▸ Textabschnitt
Li Qian dreht Spiel gegen Pesotska
Den Titel im Damen-Einzel sicherte sich am Nachmittag die Polin Li Qian. Die Bronzemedaillengewinnerin von 2011 drehte einen 0:2-Rückstand im Finale gegen die Ukrainerin Margaryta Pesotska. Die hatte schon 2009 in Stuttgart in einem EM-Finale das Nachsehen gehabt, damals gegen die Deutsche Wu Jiaduo.
Li nach ihrem ersten großen Erfolg auf europäischer Bühne: "Es war schwer, weil niemand wie Pesotska spielt. Wir haben schon mal bei einem Olympia-Qualifikationsturnier gegeneinander gespielt und damals war es ein knappes Spiel. Ich war unter Druck, bin aber einfach nur überglücklich jetzt."

▸ Arbeitsauftrag 1
Gib aus dem Text über Li Qians Finalsieg den Abschnitt wortgetreu wieder, der mit den Worten „Li Qian dreht“ beginnt und mit „Deutsche Wu Jiaduo.“ endet.
▸ Arbeitsauftrag 2
Beantworte diese Fragen zum Text über Li Qians Finalsieg:
(a) Welchen Rückstand drehte Li Qian im Finale?
(b) Gegen wen verlor Pesotska 2009 in Stuttgart ein EM-Finale?
(c) Bei welchem Turnier hatten Li und Pesotska laut Li schon einmal gegeneinander gespielt?
▸ Arbeitsauftrag 3
Schreib den Text über Li Qians Finalsieg im Anschluss an seinen letzten Satz weiter.
Die Daten sind eigenständiges Material und gehören nicht zum Text über Li Qians Finalsieg.

(Diagrammaufgaben mit Kurzantwort)
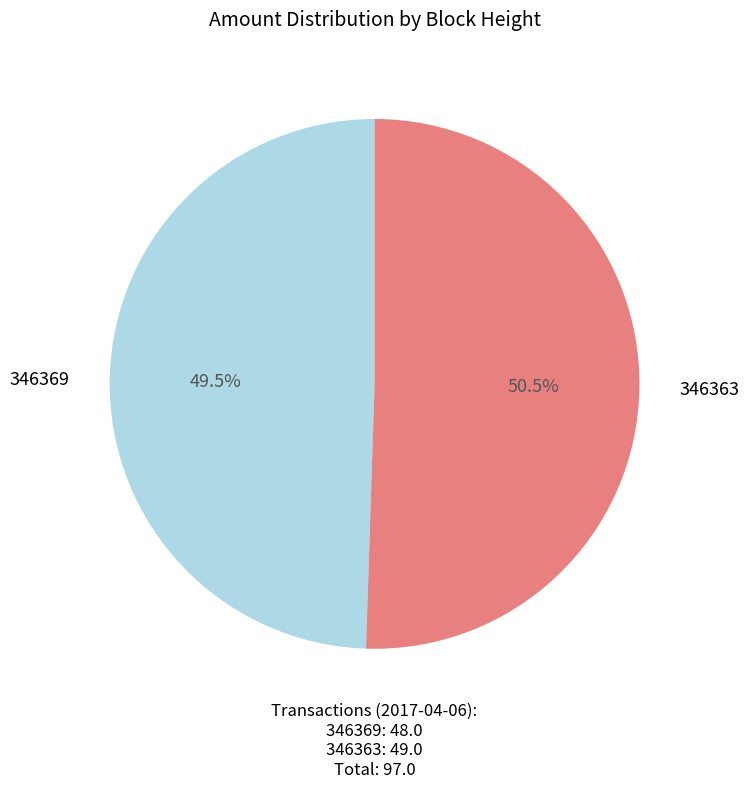

Count the number of slices in the pie.

2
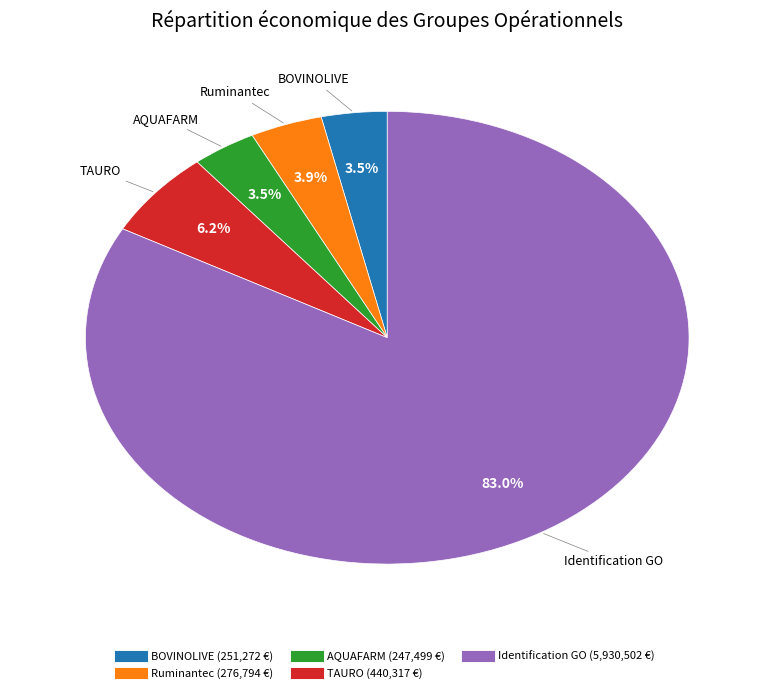

Count the number of slices in the pie.

5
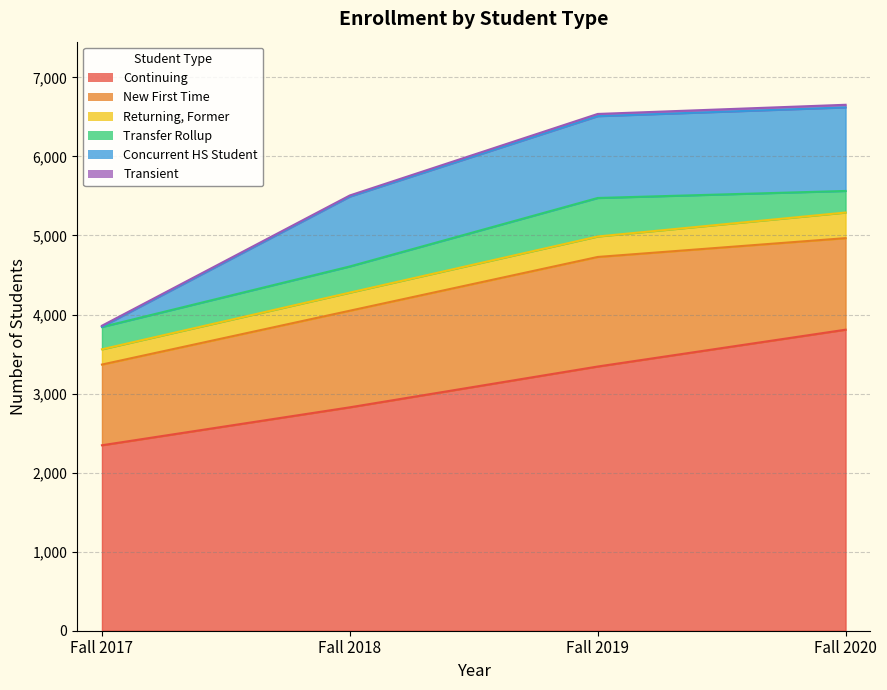

What are all the series names shown in the legend?

Continuing, New First Time, Returning, Former, Transfer Rollup, Concurrent HS Student, Transient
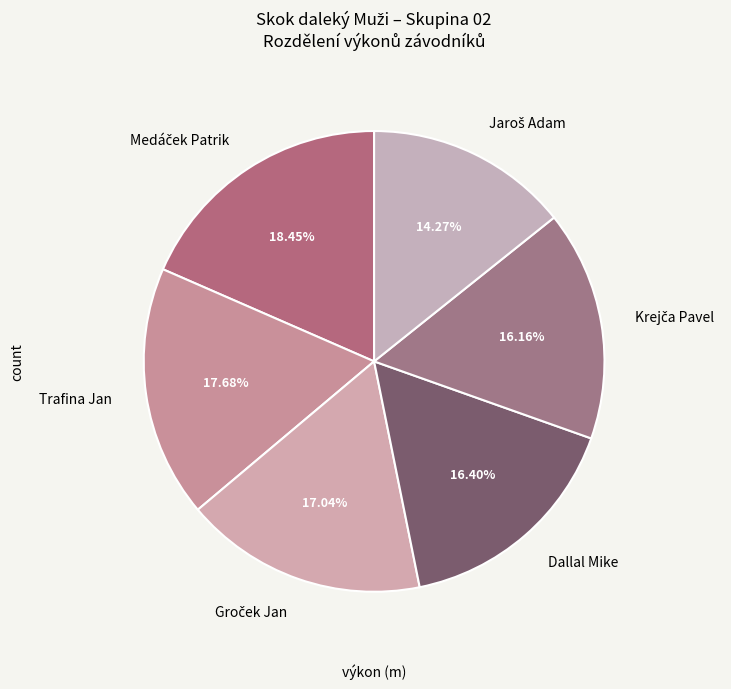

Is there any slice that represents more than half of the pie?

No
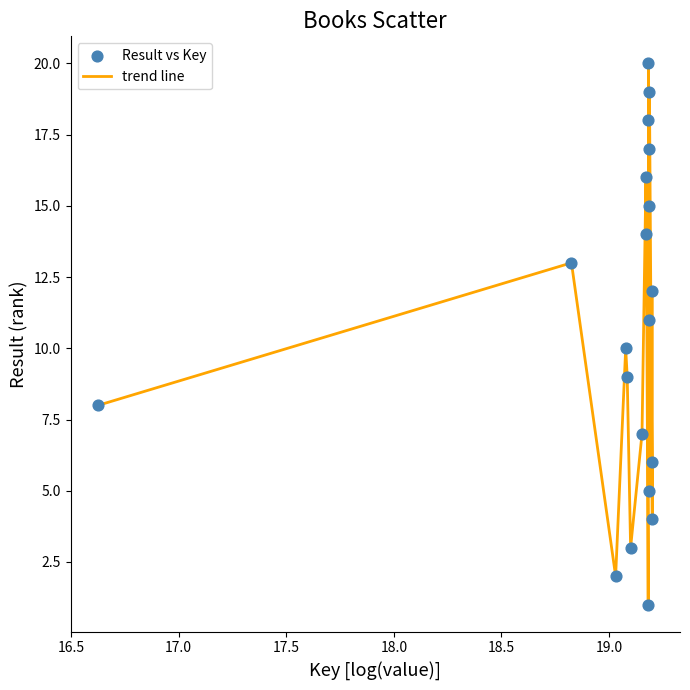

What is the greatest value displayed?

20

▸ Lösung 1
Li Qian dreht Spiel gegen Pesotska
Den Titel im Damen-Einzel sicherte sich am Nachmittag die Polin Li Qian. Die Bronzemedaillengewinnerin von 2011 drehte einen 0:2-Rückstand im Finale gegen die Ukrainerin Margaryta Pesotska. Die hatte schon 2009 in Stuttgart in einem EM-Finale das Nachsehen gehabt, damals gegen die Deutsche Wu Jiaduo.

▸ Lösung 2
(a) Einen 0:2-Rückstand.
(b) Gegen die Deutsche Wu Jiaduo.
(c) Bei einem Olympia-Qualifikationsturnier.

▸ Lösung 3
Sieben EM-Medaillen für Deutschland
Drei Mal Gold (Herren-Einzel, Mixed, Damen-Doppel) und vier Mal Bronze (Herren-Einzel, Mixed, zweimal Herren-Doppel) – das ist die stolze Bilanz der deutschen Starter in Spanien. DTTB-Präsident Michael Geiger: "Was für eine tolle EM. Mehr als die Hälfte aller fünf Finals gewonnen. Mehr als ein Drittel aller 20 zu vergebenden Medaillen gewonnen. Glückwunsch und Danke an unser tolles DTTB-Team."
Zum Bericht über die Doppel-Finals
Die Spiele im Einzel am Sonntag in der Übersicht:
Damen-Einzel
Halbfinale
Sofia Polcanova AUT - Margaryta Pesotska UKR 2:4 (7,-14,-10,11,-4,-5)
Li Qian POL - Katarzyna Grzybowska-Franc POL 4:1 (11,6,6,-10,10)
Finale
Margaryta Pesotska UKR - Li Qian POL 2:4 (8,10,-6,-6,-2,-2)
Herren-Einzel
Halbfinale
Timo Boll - Patrick Franziska 4:3 (-8,12,-9,-8,9,5,7)
Kristian Karlsson SWE - Ovidiu Ionescu ROU 1:4 (-10,-6,3,-9,-9)
Finale
Timo Boll - Ovidiu Ionescu ROU 4:1 (-6,7,9,6,5)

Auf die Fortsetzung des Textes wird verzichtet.